Después nos marchamos en autocar en un recorrido de dos horas hacia el norte. Más nieve torrencial, no se veía la carretera ya que los quita nieves (que por cierto debe ser un trabajo muy seguro en Finlandia!) no tienen tiempo de limpiarla. Un lugar precioso, lagos enormes totalmente congelados y nevados, árboles navideños – muchos y muchos – Finlandia es el país de la tierra con más bosques. Todo esto maravilloso, pero en principio, a 100 Km por hora en autocar, me sentí un poco como un ‘extra’ en una de estas películas de acción!!!
 
Luego te acostumbras (más o menos). Llegamos sanos y salvos a comer en un restaurante. Fuera se podía practicar ski de fondo – por si alguien tenía dudas con el autobús!! Comida buena, sobre todo el salmón. Y cerveza. Yo iba a pedir vino, pero entendí que quizás no sería lo suyo!
 
Y ahora la visita a la famosa planta. No parecía muy grande….color granate, mono. Dimos una vuelta por fuera mientras nos explicaban la entrada de las maderas, los filtros que limpian las partículas, la caldera desde fuera, etc.- a bastante bajo cero!!!! pero una vez dentro, parecía una carrera de striptease! Íbamos sofocándonos con el calor que iba subiendo sin parar – al final pensé que me iba a desmayar. La diferencia de temperatura entre fuera y dentro era dantesco! Pero sobreviví y no caí al suelo dando un inesperado y sobretodo no bienvenido espectáculo!
 
La visita fue muy interesante y, una vez en las oficinas nos enseñaron los números que tienen que ver con las emisiones.
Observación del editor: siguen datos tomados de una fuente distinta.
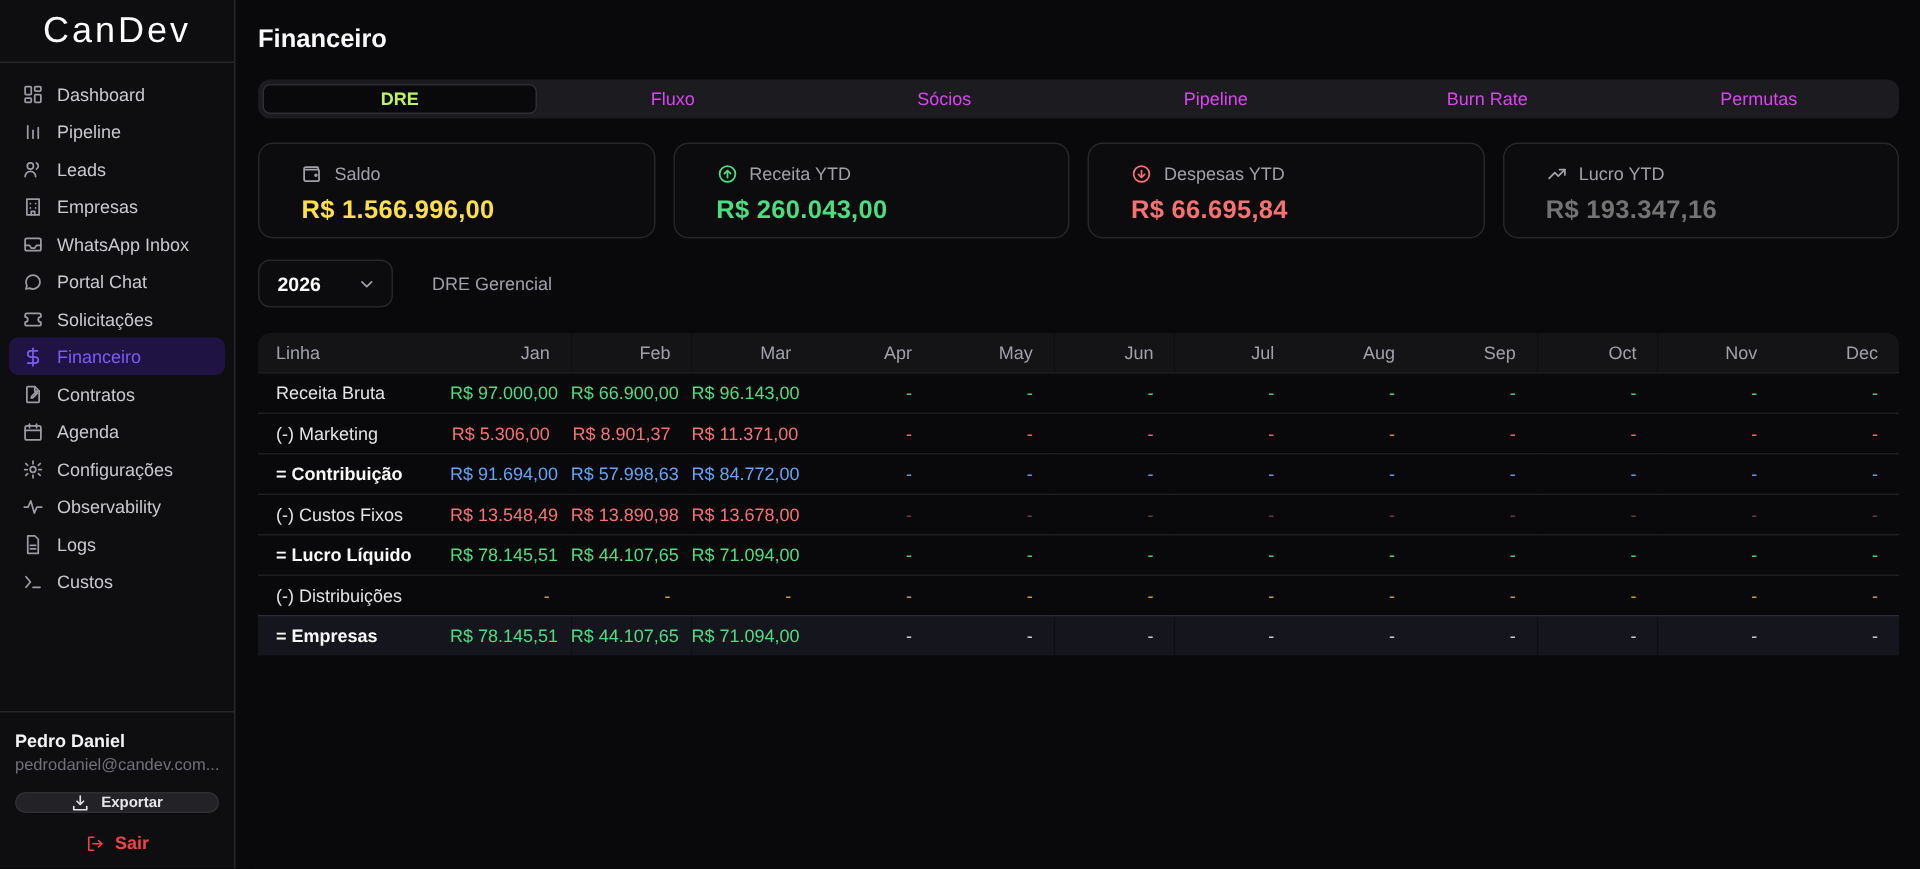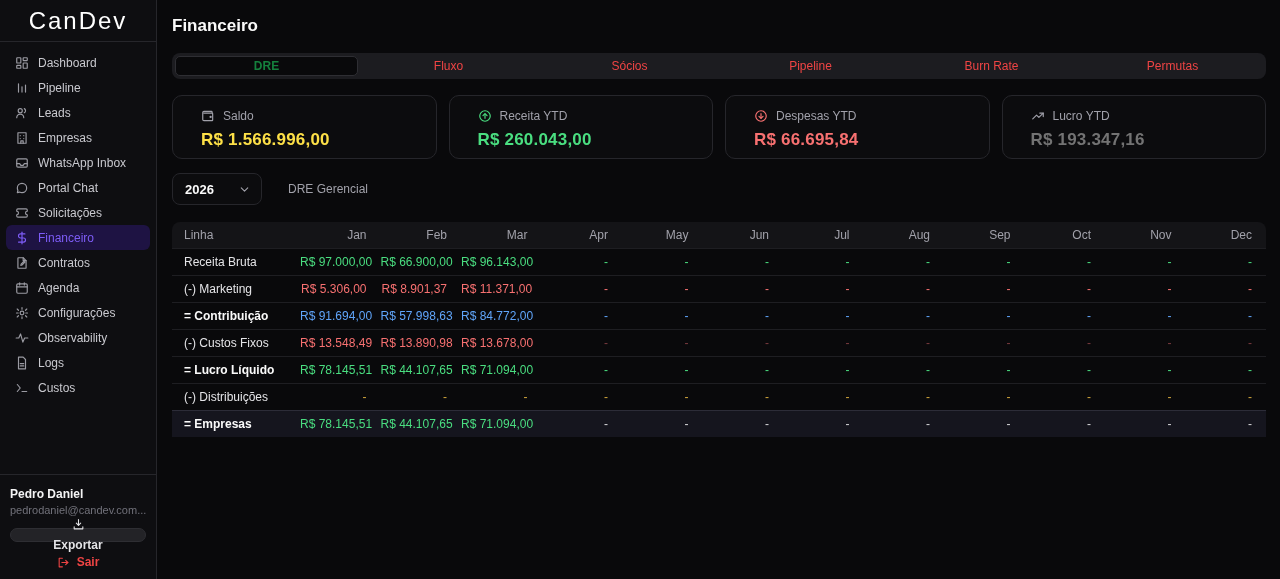"DRE" .tab.active { color: #15803d -> #bef264 }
En Finlandia se permite hasta 40 mg de CO2 (en España hasta 50) y esta planta emite un promedio de 2% en todo el año. Vaya, increíble! También el óxido de sulfuro y el nitrógeno estaban a niveles super inferiores a los permitidos. Nada de esto realmente me sorprendía ya que hace mucho tiempo que trabajé con los finlandeses y sé como son. Tampoco me extrañó que Nufri hubiera elegido lo mejor, ellos son así.
 
De vuelta en autocar hasta Helsinki (4 horas). Día duro y, después de 12 horas hablando en dos idiomas, como me pasa siempre, hablaba inglés a los españoles y español a Juha (que no entendía ni una palabra).
 
Llegamos muertos al hotel de Helsinki, el Klaus K – super mono, y enseguida fuimos a cenar al restaurante Cosmos – que os recomiendo si estáis por allí. Fuimos andando y disfrutamos del paseo (corto) y del aire fresco. La cena estupenda y entendí por qué no se pude beber vino a medio día….la botella más insignificante costaba 47 euros!! Cenamos muy bien! Muchos cenaron ‘ceps’ (muy poco atrevidos!!) pero después, prácticamente todos probaron el ‘reno’ que estaba fantástico. Yo tomé Borsch – hacía años que no lo había tomado pero en mis días jóvenes, en mi ciudad natal de Londres, había un restaurante ruso que hacía un borsch buenísimo!! (Sopa muy caliente de remolacha y nata agria)..mmmmmm.
 
Después a la cama, que yo no podía más. Los jóvenes – es decir el resto – fueron de copas, pero yo fui más sensata y, por la mañana, estaba como una rosa!